Hours after Trump issued an executive order closing America’s borders to seven predominantly Muslim countries in January, more than 150 Harvard affiliates staged an “emergency protest.” University administrators, including Faust, criticized the ban and Harvard soon filed amicus briefs against it. When Trump signed the second iteration of his travel ban in March, Harvard affiliates again took to the streets in protest and the Harvard International Office counseled those affected.
Trump's immigration orders temporarily barred four Iranian scientists slated to study at Harvard from entering the country; all four, however, eventually made it to the United States.
On multiple occasions, Faust traveled to Washington to meet with lawmakers from both parties, including Senate Majority Leader Mitch McConnell, Senate Minority Leader Charles Schumer, and Vice President Mike Pence. Faust voiced concerns about protections for undocumented students, the tax-exempt status of the University’s endowment, and federal research funding.

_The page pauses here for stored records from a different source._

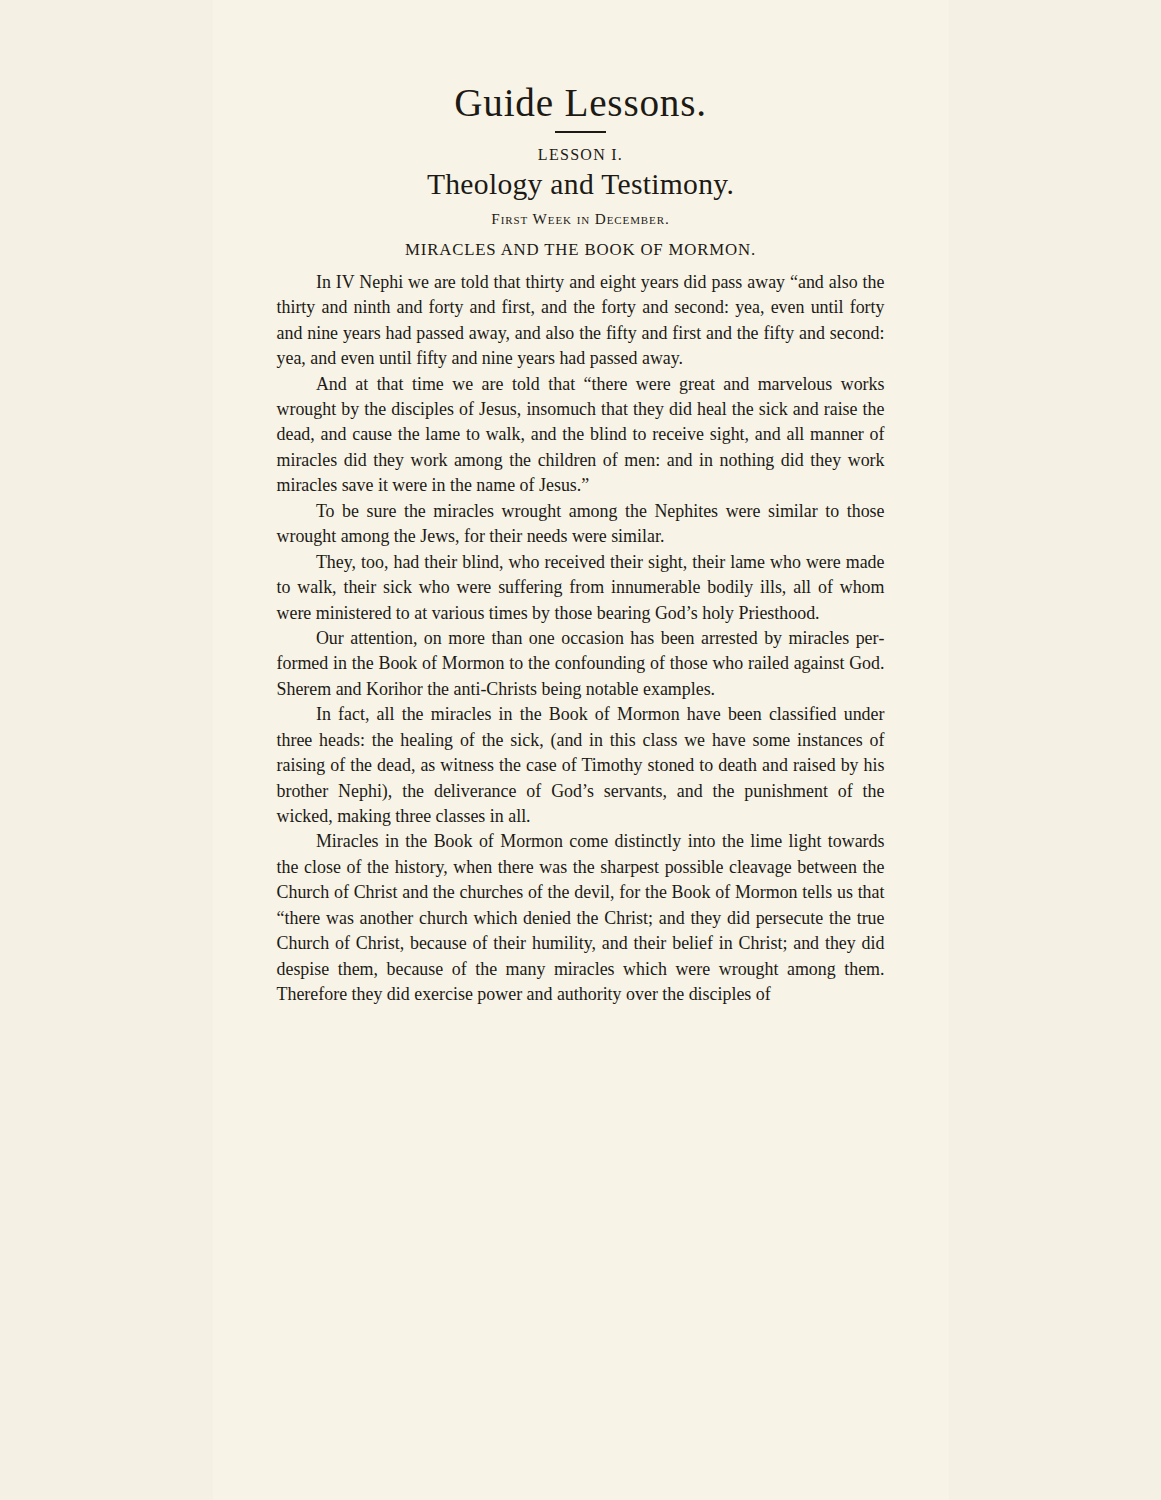Guide Lessons.
Lesson I.
Theology and Testimony.
First Week in December.
Miracles and the Book of Mormon.
In IV Nephi we are told that thirty and eight years did pass away “and also the thirty and ninth and forty and first, and the forty and second: yea, even until forty and nine years had passed away, and also the fifty and first and the fifty and second: yea, and even until fifty and nine years had passed away.
And at that time we are told that “there were great and marvelous works wrought by the disciples of Jesus, insomuch that they did heal the sick and raise the dead, and cause the lame to walk, and the blind to receive sight, and all manner of miracles did they work among the children of men: and in nothing did they work miracles save it were in the name of Jesus.”
To be sure the miracles wrought among the Nephites were similar to those wrought among the Jews, for their needs were similar.
They, too, had their blind, who received their sight, their lame who were made to walk, their sick who were suffering from innumerable bodily ills, all of whom were ministered to at various times by those bearing God’s holy Priesthood.
Our attention, on more than one occasion has been arrested by miracles performed in the Book of Mormon to the confounding of those who railed against God. Sherem and Korihor the anti-Christs being notable examples.
In fact, all the miracles in the Book of Mormon have been classified under three heads: the healing of the sick, (and in this class we have some instances of raising of the dead, as witness the case of Timothy stoned to death and raised by his brother Nephi), the deliverance of God’s servants, and the punishment of the wicked, making three classes in all.
Miracles in the Book of Mormon come distinctly into the lime light towards the close of the history, when there was the sharpest possible cleavage between the Church of Christ and the churches of the devil, for the Book of Mormon tells us that “there was another church which denied the Christ; and they did persecute the true Church of Christ, because of their humility, and their belief in Christ; and they did despise them, because of the many miracles which were wrought among them. Therefore they did exercise power and authority over the disciples of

In September, campus activism spiked when Trump repealed Deferred Action for Childhood Arrivals, an Obama-era program that allowed undocumented youth to legally live and work in the United States. Hundreds rallied in Tercentenary Theatre and 31 professors were arrested during a protest in Harvard Square.
Multimedia
Faust, who had written a letter to Trump urging him to keep DACA in August, denounced the repeal as “cruel.” Harvard supported a lawsuit challenging Trump’s decision.

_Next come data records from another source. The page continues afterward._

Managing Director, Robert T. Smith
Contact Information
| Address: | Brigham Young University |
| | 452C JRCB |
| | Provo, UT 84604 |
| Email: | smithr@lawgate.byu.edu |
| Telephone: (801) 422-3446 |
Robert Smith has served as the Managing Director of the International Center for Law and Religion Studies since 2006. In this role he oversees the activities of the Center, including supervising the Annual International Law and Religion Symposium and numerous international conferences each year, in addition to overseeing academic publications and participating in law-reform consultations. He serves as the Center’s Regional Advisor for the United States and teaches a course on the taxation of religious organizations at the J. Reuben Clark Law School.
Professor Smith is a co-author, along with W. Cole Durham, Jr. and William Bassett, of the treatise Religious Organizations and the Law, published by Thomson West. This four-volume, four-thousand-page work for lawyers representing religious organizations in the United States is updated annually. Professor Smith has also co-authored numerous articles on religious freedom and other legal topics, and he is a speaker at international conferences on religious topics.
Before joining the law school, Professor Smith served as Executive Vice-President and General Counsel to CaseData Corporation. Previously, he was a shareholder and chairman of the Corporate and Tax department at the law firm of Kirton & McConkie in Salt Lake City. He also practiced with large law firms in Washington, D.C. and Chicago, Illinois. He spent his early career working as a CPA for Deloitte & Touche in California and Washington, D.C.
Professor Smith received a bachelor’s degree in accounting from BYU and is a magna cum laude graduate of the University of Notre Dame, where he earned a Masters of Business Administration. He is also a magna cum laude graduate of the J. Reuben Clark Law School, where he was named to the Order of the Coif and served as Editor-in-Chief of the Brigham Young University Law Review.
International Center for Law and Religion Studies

In November, a new threat to University priorities loomed: a Republican tax plan that would tax returns on Harvard’s endowment and that threatened to nix tax-free tuition status for graduate students. Faust named the Republican tax plan the University’s top lobbying priority and graduate students held a phone bank to lobby lawmakers to keep their tuition waivers tax-free.

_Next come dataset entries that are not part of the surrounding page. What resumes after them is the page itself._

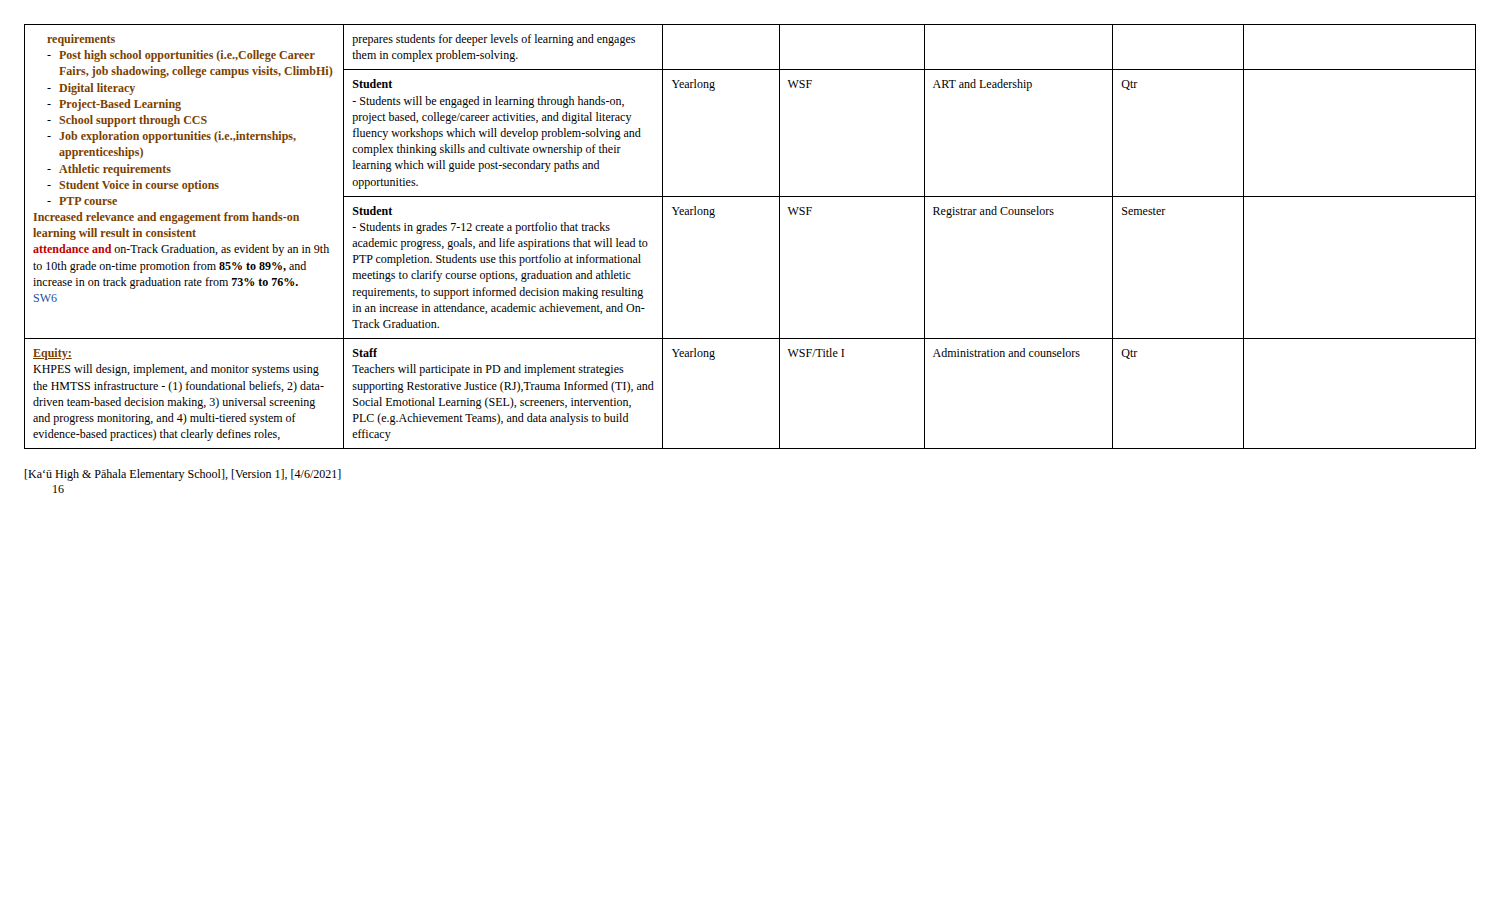| requirements Post high school opportunities (i.e.,College Career Fairs, job shadowing, college campus visits, ClimbHi) Digital literacy Project-Based Learning School support through CCS Job exploration opportunities (i.e.,internships, apprenticeships) Athletic requirements Student Voice in course options PTP course Increased relevance and engagement from hands-on learning will result in consistent attendance and on-Track Graduation, as evident by an in 9th to 10th grade on-time promotion from 85% to 89%, and increase in on track graduation rate from 73% to 76%. SW6 | prepares students for deeper levels of learning and engages them in complex problem-solving. | | | | | |
| Student - Students will be engaged in learning through hands-on, project based, college/career activities, and digital literacy fluency workshops which will develop problem-solving and complex thinking skills and cultivate ownership of their learning which will guide post-secondary paths and opportunities. | Yearlong | WSF | ART and Leadership | Qtr | |
| Student - Students in grades 7-12 create a portfolio that tracks academic progress, goals, and life aspirations that will lead to PTP completion. Students use this portfolio at informational meetings to clarify course options, graduation and athletic requirements, to support informed decision making resulting in an increase in attendance, academic achievement, and On-Track Graduation. | Yearlong | WSF | Registrar and Counselors | Semester | |
| Equity: KHPES will design, implement, and monitor systems using the HMTSS infrastructure - (1) foundational beliefs, 2) data-driven team-based decision making, 3) universal screening and progress monitoring, and 4) multi-tiered system of evidence-based practices) that clearly defines roles, | Staff Teachers will participate in PD and implement strategies supporting Restorative Justice (RJ),Trauma Informed (TI), and Social Emotional Learning (SEL), screeners, intervention, PLC (e.g.Achievement Teams), and data analysis to build efficacy | Yearlong | WSF/Title I | Administration and counselors | Qtr | |
[Ka‘ū High & Pāhala Elementary School], [Version 1], [4/6/2021]
16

When Trump signed the tax overhaul into law, graduate students were relieved to find that the tuition provision had been removed—but the University will likely pay tens of millions of dollars annually in an endowment tax Faust called “unprecedented.” In an emailed statement to The Crimson, Faust wrote that Harvard’s tax-related lobbying efforts are far from over.
Much of future advocacy, however, will fall to Faust’s successor after June 2018, the month Faust is slated to step down as University president.